Ma – così formulato – il motivo, per un verso, finisce per risolversi nella prospettazione di una diversa valutazione del merito della causa e nella pretesa di contrastare apprezzamenti di fatti e di risultanze probatorie che sono inalienabile prerogativa del giudice del merito, il quale ha motivatamente escluso qualsiasi violazione dell’obbligo di buona fede da parte dei promittenti. Per l’altro la doglianza è relativa ad un fatto non decisivo per il giudizio, perchè in ogni caso non tiene conto della circostanza – adeguatamente valorizzata dalla Corte territoriale – che il contratto preliminare modificativo del 30 maggio 2001, redatto dopo la revoca della procura da parte della M. e la lamentata lassitudine dei promittenti, cristallizzò l’obbligo del debitore promissario di corrispondere l’intera somma di lire 530.000.000 in denaro, anzichè in forme, sia pure in parte, diverse.

6. – Con il quinto mezzo si denuncia violazione e falsa applicazione dell’art. 2697 cod. civ. nonchè carenza assoluta di motivazione (in relazione all’art. 360 c.p.c., nn. 3 e 5). Avrebbe errato la Corte d’appello a non ammettere le richieste istruttorie (per interrogatorio e per testi) capitolate dal P. sin dal primo grado di giudizio, perchè con le stesse si intendeva fornire la dimostrazione dell’adempimento del P. e dell’inadempimento essenziale al contratto da parte dei promittenti venditori con riferimento all’attribuzione ad essi della casa di proprietà della M., fatto questo essenziale ai fini della valutazione complessiva dei reciproci inadempimenti ai fini della decisione della causa.
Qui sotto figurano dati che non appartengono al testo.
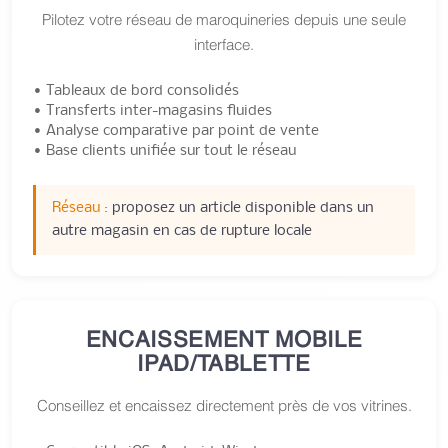
Pilotez votre réseau de maroquineries depuis une seule
interface.
• Tableaux de bord consolidés
• Transferts inter-magasins fluides
• Analyse comparative par point de vente
• Base clients unifiée sur tout le réseau
Réseau :
proposez un article disponible dans un
autre magasin en cas de rupture locale
ENCAISSEMENT MOBILE
IPAD/TABLETTE
Conseillez et encaissez directement près de vos vitrines.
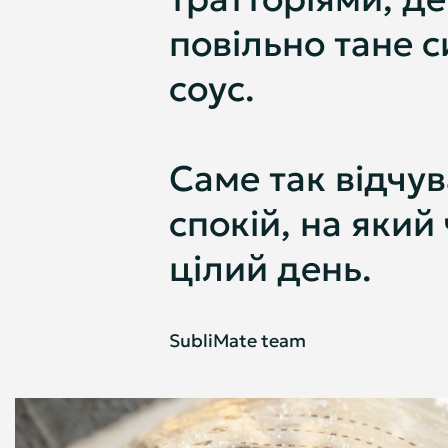
повільно тане 
соус.
Саме так відчув
спокій, на який
цілий день.
SubliMate team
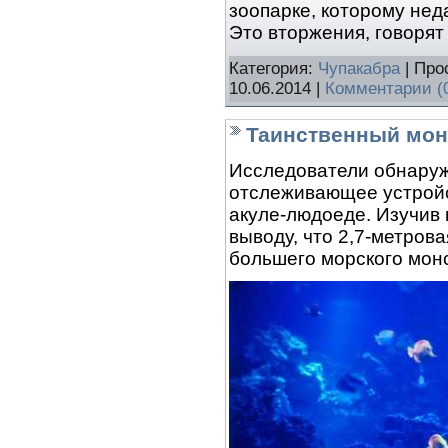
зоопарке, которому не
Это вторжения, говорят
Категория:
Чупакабра
| Про
10.06.2014
|
Комментарии (
Таинственный мон
Исследователи обнаруж
отслеживающее устройс
акуле-людоеде. Изучив
выводу, что 2,7-метров
большего морского мон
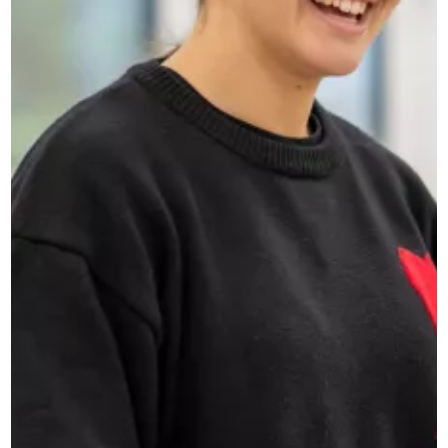
SOZIALCURRICULUM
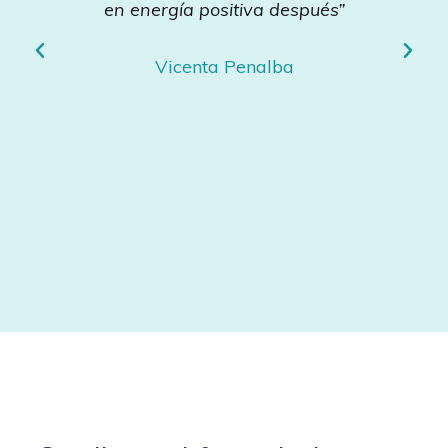
en energía positiva después”
Vicenta Penalba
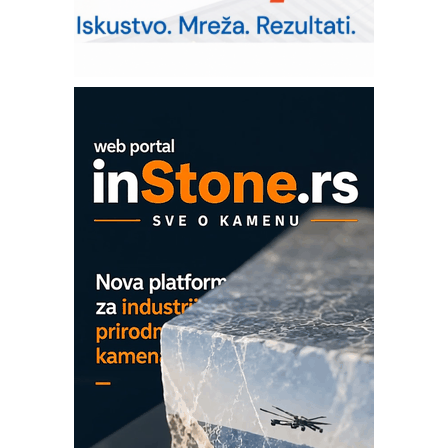
solarnim elektranama i vetroparkovima
Pranje točkova na gradilištu- standard
modernog i odgovornog građenja
Proizvodnja iC7 Hybrid 1500 VDC
mrežnog pretvarača sa tečnim
hlađenjem
COMBYPACK
EVOKS Maintenance Management
ROSA i SCHUNK podižu proizvodnju
na viši nivo
Detekcija različitih oblika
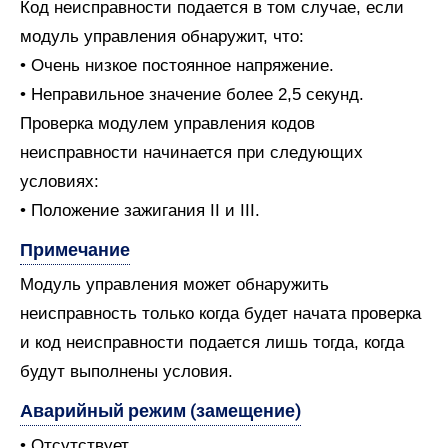
Код неисправности подается в том случае, если
модуль управления обнаружит, что:
• Очень низкое постоянное напряжение.
• Неправильное значение более 2,5 секунд.
Проверка модулем управления кодов
неисправности начинается при следующих
условиях:
• Положение зажигания II и III.
Примечание
Модуль управления может обнаружить
неисправность только когда будет начата проверка
и код неисправности подается лишь тогда, когда
будут выполнены условия.
Аварийный режим (замещение)
• Отсутствует.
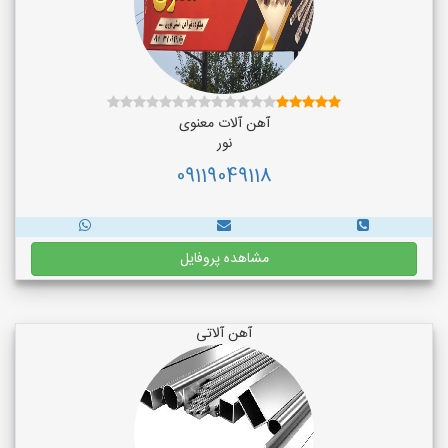
آهن آلات معنوی
نور
09119049118
مشاهده پروفایل
آهن آلاتی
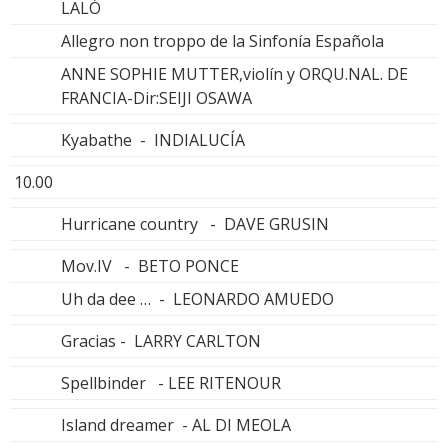
LALÓ
Allegro non troppo de la Sinfonía Española
ANNE SOPHIE MUTTER,violín y ORQU.NAL. DE
FRANCIA-Dir:SEIJI OSAWA
Kyabathe - INDIALUCÍA
10.00
Hurricane country - DAVE GRUSIN
Mov.IV - BETO PONCE
Uh da dee … - LEONARDO AMUEDO
Gracias - LARRY CARLTON
Spellbinder - LEE RITENOUR
Island dreamer - AL DI MEOLA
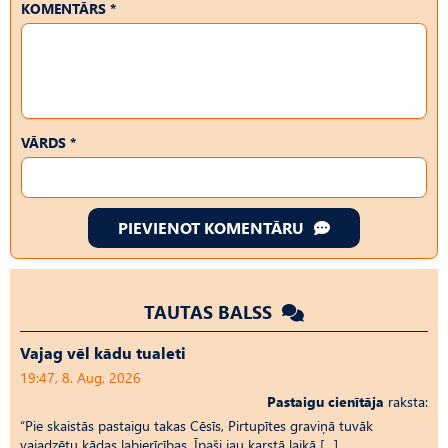
KOMENTĀRS *
VĀRDS *
PIEVIENOT KOMENTĀRU
TAUTAS BALSS
Vajag vēl kādu tualeti
19:47, 8. Aug, 2026
Pastaigu cienītāja
raksta:
“Pie skaistās pastaigu takas Cēsīs, Pirtupītes graviņā tuvāk
vajadzētu kādas labierīcības. Īpaši jau karstā laikā […]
6.1. – Il giudizio della Corte territoriale sulla superfluità delle prove orali dedotte dall’appellante, motivato tra l’altro sul rilievo del loro vertere su circostanze già smentite dalla documentazione versata in atti, resiste alle censure mosse dal ricorrente in questa sede. Quel giudizio, infatti, involge una valutazione di fatto, che potrebbe essere denunciato soltanto se basato su erronei principi giuridici, ovvero su incongruenze di ordine logico, gli uni e le altre non sussistenti, giacchè il giudice del merito, valorizzando il contratto preliminare modificativo del 30 maggio 2001 che ha reso attuale l’obbligo del promissario di versare l’intera somma di lire 530.000.000 in denaro, ha con ciò evidenziato l’irrilevanza del preteso ritardo dei promittenti nel realizzare, utilizzando la procura revocabile, la somma di lire 130.000.000, tanto più che per detto realizzo "non era stato … pattuito alcun termine, tanto meno perentorio". 7. – Il ricorso è rigettato.

Nessuna statuizione sulle spese deve essere adottata, non avendo le controparti svolto attività difensiva in questa sede ed essendo il controricorso della Fondazione, peraltro adesivo, inammissibile.

P.Q.M.

La Corte rigetta il ricorso.

Testo non ufficiale. La sola stampa del bollettino ufficiale ha carattere legale.